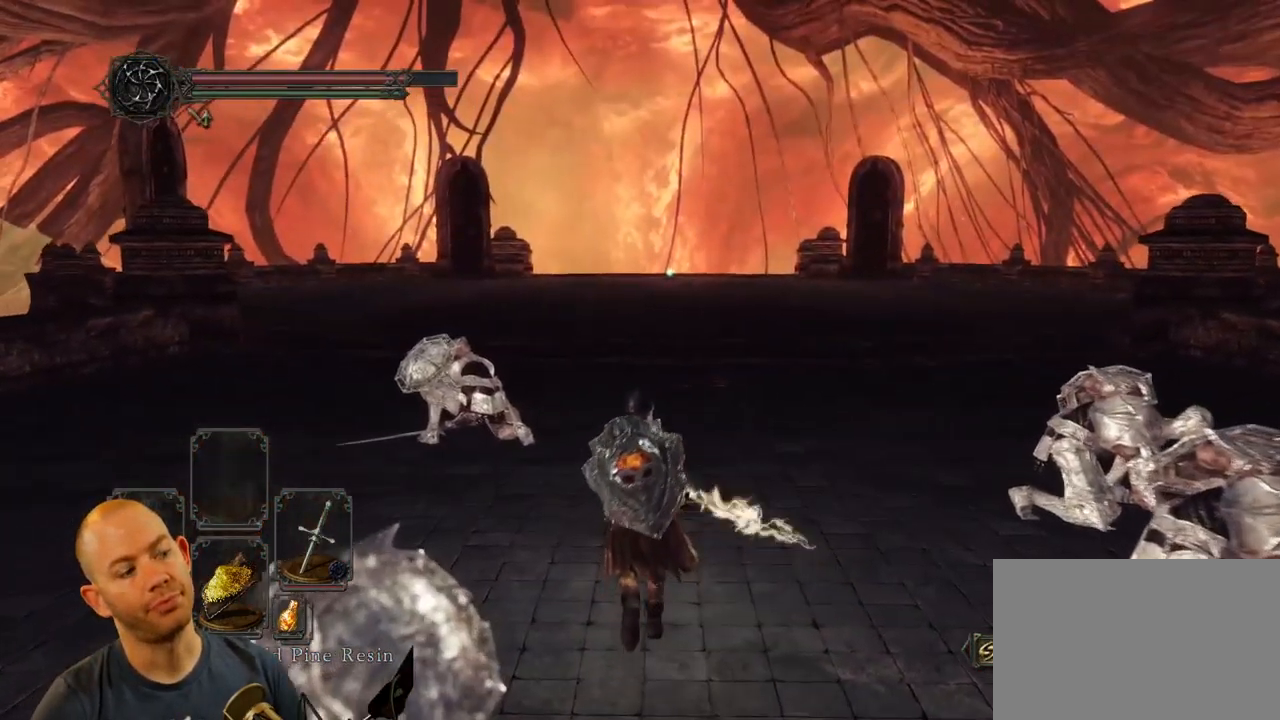
Gameplay with a controller (PlayStation layout); each line is a JSON object with the inputs held at the frame after it. "events" lists button and stick changes between this image and that frame as [ms after this image, input, new state], when the widget could be followed in between.
{"buttons": ["CIRCLE"], "left_stick": "up", "right_stick": "center", "events": [[50, "CIRCLE", "down"]]}
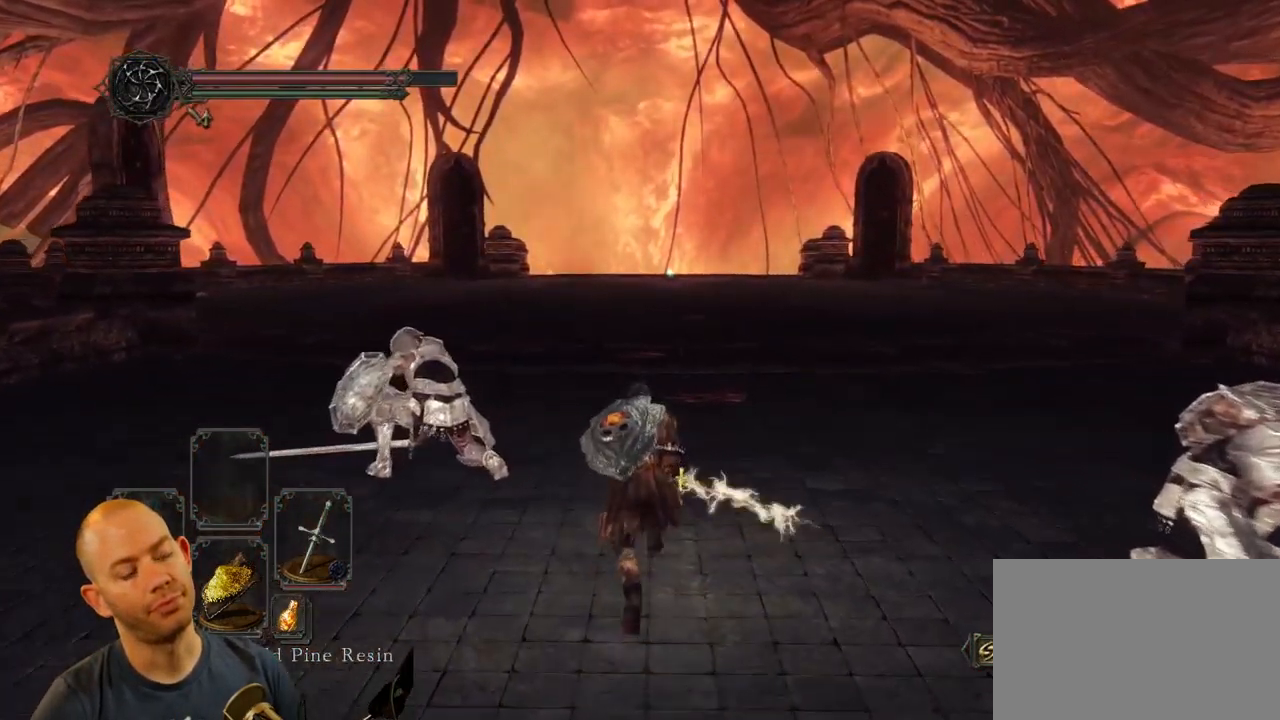
{"buttons": ["CIRCLE"], "left_stick": "up", "right_stick": "center"}
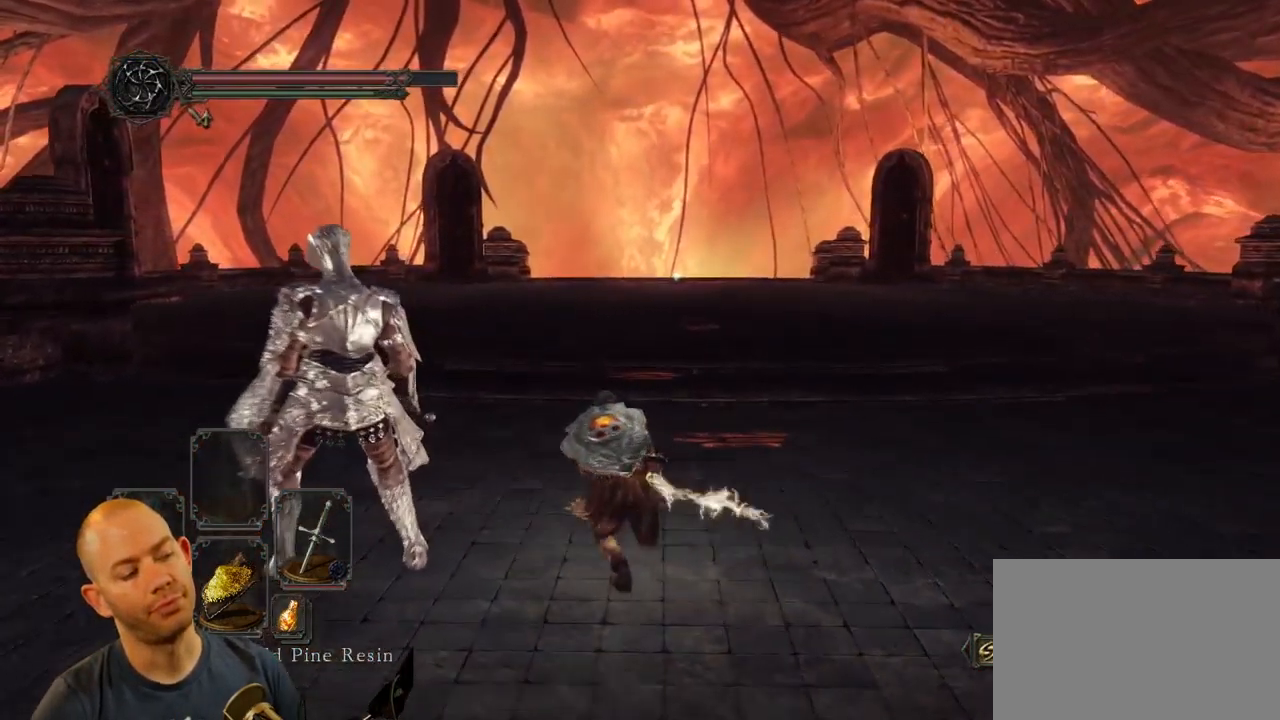
{"buttons": [], "left_stick": "up", "right_stick": "center", "events": [[100, "CIRCLE", "up"], [233, "right_stick", "down-left"], [433, "right_stick", "center"]]}
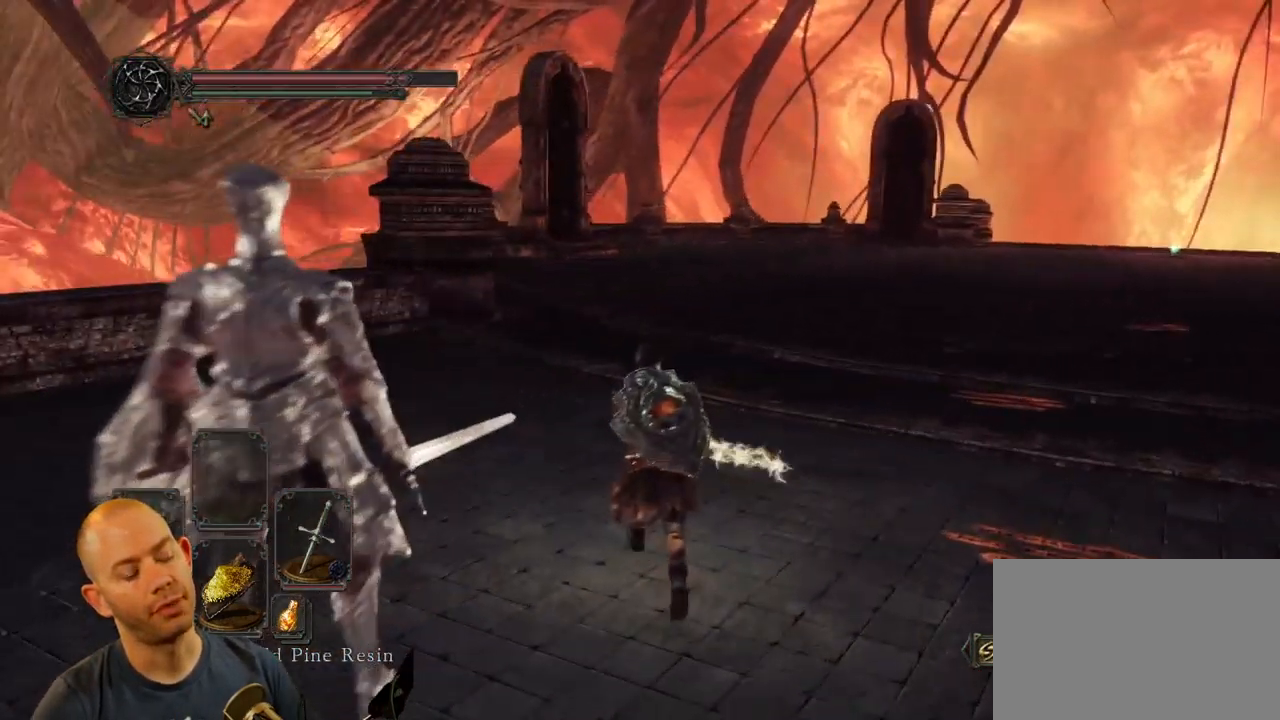
{"buttons": ["CIRCLE"], "left_stick": "up", "right_stick": "center", "events": [[16, "CIRCLE", "down"]]}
————————
◆ WHAT IS NEEDED ◆
Filter the records down to the lines containing the word "events", and copy those.

◆ SOLUTION ◆
Gameplay with a controller (PlayStation layout); each line is a JSON object with the inputs held at the frame after it. "events" lists button and stick changes between this image and that frame as [ms after this image, input, new state], when the widget could be followed in between.
{"buttons": ["CIRCLE"], "left_stick": "up", "right_stick": "center", "events": [[50, "CIRCLE", "down"]]}
{"buttons": [], "left_stick": "up", "right_stick": "center", "events": [[100, "CIRCLE", "up"], [233, "right_stick", "down-left"], [433, "right_stick", "center"]]}
{"buttons": ["CIRCLE"], "left_stick": "up", "right_stick": "center", "events": [[16, "CIRCLE", "down"]]}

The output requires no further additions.